§ YOUR OBJECTIVE: Whenever an image turns up, omit it and return the remaining data exactly.

§ MATERIAL FOR THIS TASK:

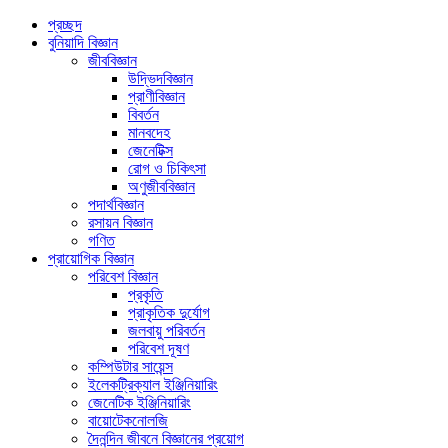
প্রচ্ছদ
বুনিয়াদি বিজ্ঞান
জীববিজ্ঞান
উদ্ভিদবিজ্ঞান
প্রাণীবিজ্ঞান
বিবর্তন
মানবদেহ
জেনেটিক্স
রোগ ও চিকিৎসা
অণুজীববিজ্ঞান
পদার্থবিজ্ঞান
রসায়ন বিজ্ঞান
গণিত
প্রায়োগিক বিজ্ঞান
পরিবেশ বিজ্ঞান
প্রকৃতি
প্রাকৃতিক দুর্যোগ
জলবায়ু পরিবর্তন
পরিবেশ দূষণ
কম্পিউটার সায়েন্স
ইলেকট্রিক্যাল ইঞ্জিনিয়ারিং
জেনেটিক ইঞ্জিনিয়ারিং
বায়োটেকনোলজি
দৈনন্দিন জীবনে বিজ্ঞানের প্রয়োগ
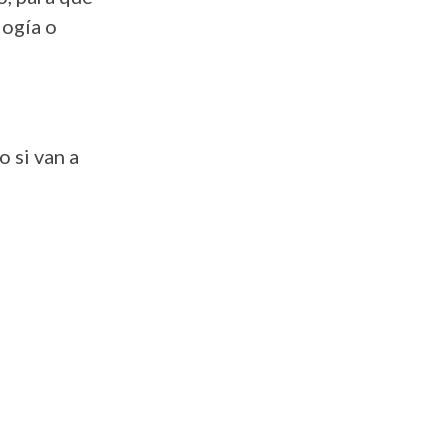
logía o
 si van a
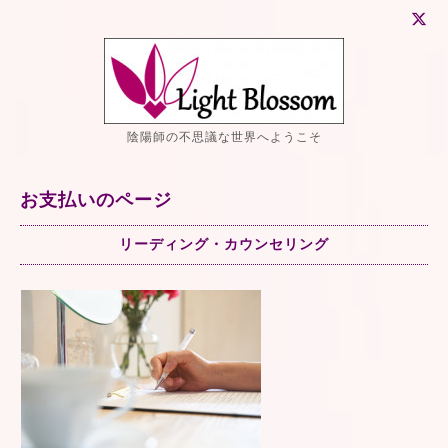
陰陽師の不思議な世界へようこそ
お支払いのページ
リーディング・カウンセリング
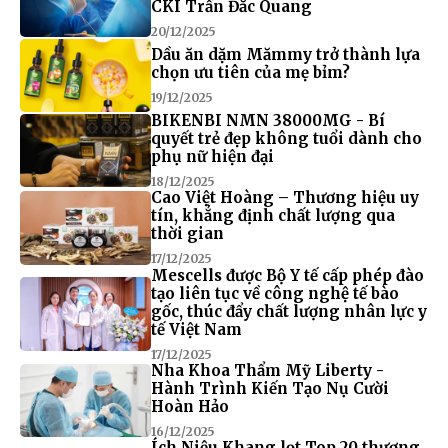
CKI Trần Đắc Quang
20/12/2025
Dầu ăn dặm Mămmy trở thành lựa
chọn ưu tiên của mẹ bỉm?
19/12/2025
BIKENBI NMN 38000MG - Bí
quyết trẻ đẹp không tuổi dành cho
phụ nữ hiện đại
18/12/2025
Cao Việt Hoàng – Thương hiệu uy
tín, khẳng định chất lượng qua
thời gian
17/12/2025
Mescells được Bộ Y tế cấp phép đào
tạo liên tục về công nghệ tế bào
gốc, thúc đẩy chất lượng nhân lực y
tế Việt Nam
17/12/2025
Nha Khoa Thẩm Mỹ Liberty -
Hành Trình Kiến Tạo Nụ Cười
Hoàn Hảo
16/12/2025
Ích Niệu Khang lọt Top 20 thương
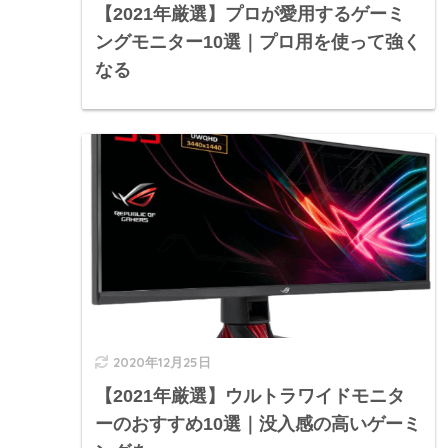
【2021年厳選】プロが愛用するゲーミ
ングモニター10選｜プロ用を使って強く
なる
2020年12月25日
【2021年厳選】ウルトラワイドモニタ
ーのおすすめ10選｜没入感の高いゲーミ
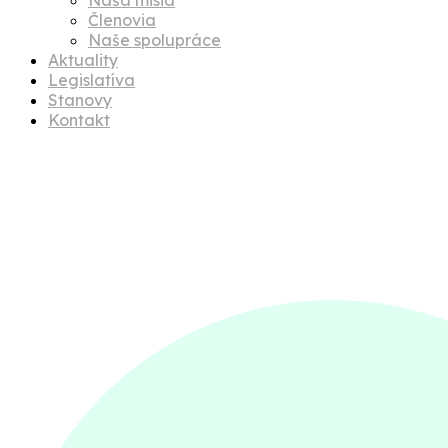
Členovia
Naše spolupráce
Aktuality
Legislatíva
Stanovy
Kontakt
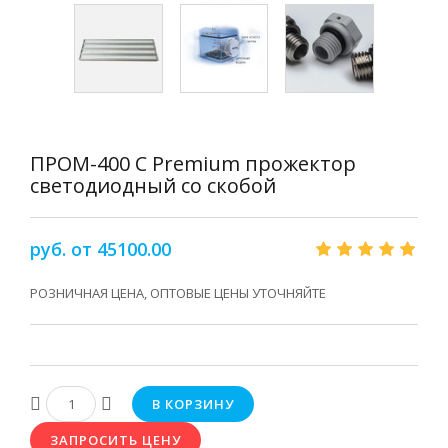
ПРОМ-400 С Premium прожектор
светодиодный со скобой
руб. от 45100.00
РОЗНИЧНАЯ ЦЕНА, ОПТОВЫЕ ЦЕНЫ УТОЧНЯЙТЕ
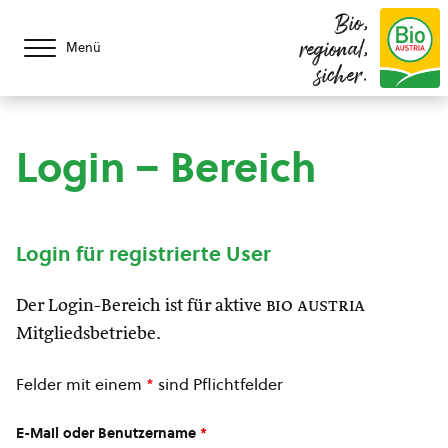
Bio,
regional,
Menü
sicher.
Login – Bereich
Login für registrierte User
Der Login-Bereich ist für aktive
bio austria
Mitgliedsbetriebe.
Felder mit einem
*
sind Pflichtfelder
E-Mail oder Benutzername
*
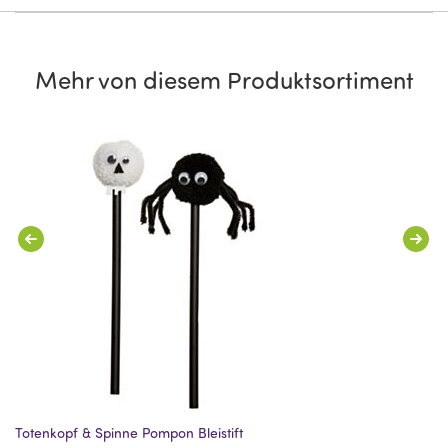
Mehr von diesem Produktsortiment
Totenkopf & Spinne Pompon Bleistift
Mo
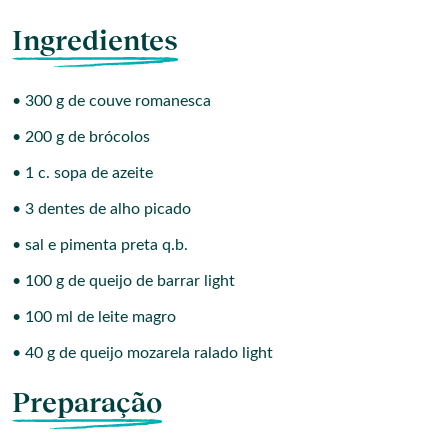
Ingredientes
• 300 g de couve romanesca
• 200 g de brócolos
• 1 c. sopa de azeite
• 3 dentes de alho picado
• sal e pimenta preta q.b.
• 100 g de queijo de barrar light
• 100 ml de leite magro
• 40 g de queijo mozarela ralado light
Preparação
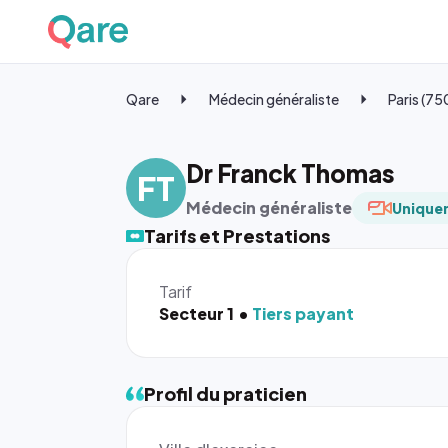
Qare
Médecin généraliste
Paris (7
Dr Franck Thomas
FT
Médecin généraliste
Uniquem
Tarifs et Prestations
Tarif
Secteur 1
Tiers payant
Profil du praticien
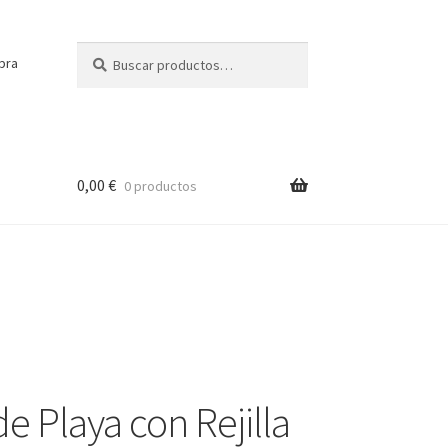
Buscar
Buscar
pra
por:
0,00
€
0 productos
e Playa con Rejilla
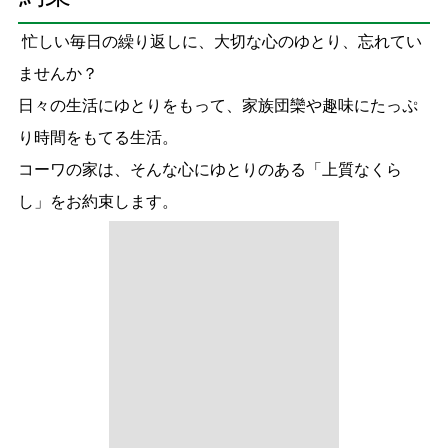
日々の生活にゆとりをもって、家族団欒や趣味にたっぷ
り時間をもてる生活。
コーワの家は、そんな心にゆとりのある「上質なくら
し」をお約束します。
■
上質な
デザイン
に囲まれるくらし
ライフスタイルをトータルコーディネート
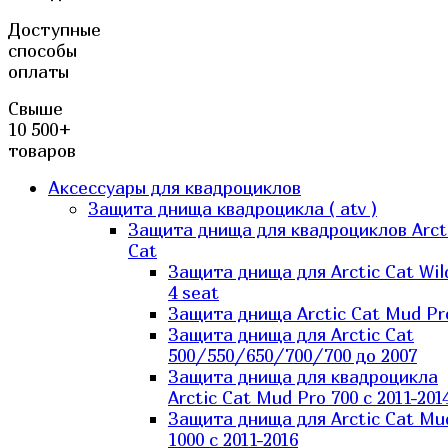
Доступные
способы
оплаты
Свыше
10 500+
товаров
Аксессуары для квадроциклов
Защита днища квадроцикла ( atv )
Защита днища для квадроциклов Arct
Cat
Защита днища для Arctic Cat Wil
4 seat
Защита днища Arctic Cat Mud Pr
Защита днища для Arctic Cat
500/550/650/700/700 до 2007
Защита днища для квадроцикла
Arctic Cat Mud Pro 700 с 2011-201
Защита днища для Arctic Cat Mu
1000 c 2011-2016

§ OUTPUT BELOW:
প্রচ্ছদ
বুনিয়াদি বিজ্ঞান
জীববিজ্ঞান
উদ্ভিদবিজ্ঞান
প্রাণীবিজ্ঞান
বিবর্তন
মানবদেহ
জেনেটিক্স
রোগ ও চিকিৎসা
অণুজীববিজ্ঞান
পদার্থবিজ্ঞান
রসায়ন বিজ্ঞান
গণিত
প্রায়োগিক বিজ্ঞান
পরিবেশ বিজ্ঞান
প্রকৃতি
প্রাকৃতিক দুর্যোগ
জলবায়ু পরিবর্তন
পরিবেশ দূষণ
কম্পিউটার সায়েন্স
ইলেকট্রিক্যাল ইঞ্জিনিয়ারিং
জেনেটিক ইঞ্জিনিয়ারিং
বায়োটেকনোলজি
দৈনন্দিন জীবনে বিজ্ঞানের প্রয়োগ
logía o
 si van a
陰陽師の不思議な世界へようこそ
お支払いのページ
リーディング・カウンセリング
CKI Trần Đắc Quang
20/12/2025
Dầu ăn dặm Mămmy trở thành lựa
chọn ưu tiên của mẹ bỉm?
19/12/2025
BIKENBI NMN 38000MG - Bí
quyết trẻ đẹp không tuổi dành cho
phụ nữ hiện đại
18/12/2025
Cao Việt Hoàng – Thương hiệu uy
tín, khẳng định chất lượng qua
thời gian
17/12/2025
Mescells được Bộ Y tế cấp phép đào
tạo liên tục về công nghệ tế bào
gốc, thúc đẩy chất lượng nhân lực y
tế Việt Nam
17/12/2025
Nha Khoa Thẩm Mỹ Liberty -
Hành Trình Kiến Tạo Nụ Cười
Hoàn Hảo
16/12/2025
Ích Niệu Khang lọt Top 20 thương
【2021年厳選】プロが愛用するゲーミ
ングモニター10選｜プロ用を使って強く
なる
2020年12月25日
【2021年厳選】ウルトラワイドモニタ
ーのおすすめ10選｜没入感の高いゲーミ
Členovia
Naše spolupráce
Aktuality
Legislatíva
Stanovy
Kontakt
ПРОМ-400 С Premium прожектор
светодиодный со скобой
руб. от 45100.00
РОЗНИЧНАЯ ЦЕНА, ОПТОВЫЕ ЦЕНЫ УТОЧНЯЙТЕ
Bio,
regional,
Menü
sicher.
Login – Bereich
Login für registrierte User
Der Login-Bereich ist für aktive
bio austria
Mitgliedsbetriebe.
Felder mit einem
*
sind Pflichtfelder
E-Mail oder Benutzername
*
Mehr von diesem Produktsortiment
Totenkopf & Spinne Pompon Bleistift
Mo
Ingredientes
• 300 g de couve romanesca
• 200 g de brócolos
• 1 c. sopa de azeite
• 3 dentes de alho picado
• sal e pimenta preta q.b.
• 100 g de queijo de barrar light
• 100 ml de leite magro
• 40 g de queijo mozarela ralado light
Preparação
Qare
Médecin généraliste
Paris (7
Dr Franck Thomas
FT
Médecin généraliste
Uniquem
Tarifs et Prestations
Tarif
Secteur 1
Tiers payant
Profil du praticien
Buscar
Buscar
pra
por:
0,00
€
0 productos
e Playa con Rejilla
日々の生活にゆとりをもって、家族団欒や趣味にたっぷ
り時間をもてる生活。
コーワの家は、そんな心にゆとりのある「上質なくら
し」をお約束します。
■
上質な
デザイン
に囲まれるくらし
ライフスタイルをトータルコーディネート
Доступные
способы
оплаты
Свыше
10 500+
товаров
Аксессуары для квадроциклов
Защита днища квадроцикла ( atv )
Защита днища для квадроциклов Arct
Cat
Защита днища для Arctic Cat Wil
4 seat
Защита днища Arctic Cat Mud Pr
Защита днища для Arctic Cat
500/550/650/700/700 до 2007
Защита днища для квадроцикла
Arctic Cat Mud Pro 700 с 2011-201
Защита днища для Arctic Cat Mu
1000 c 2011-2016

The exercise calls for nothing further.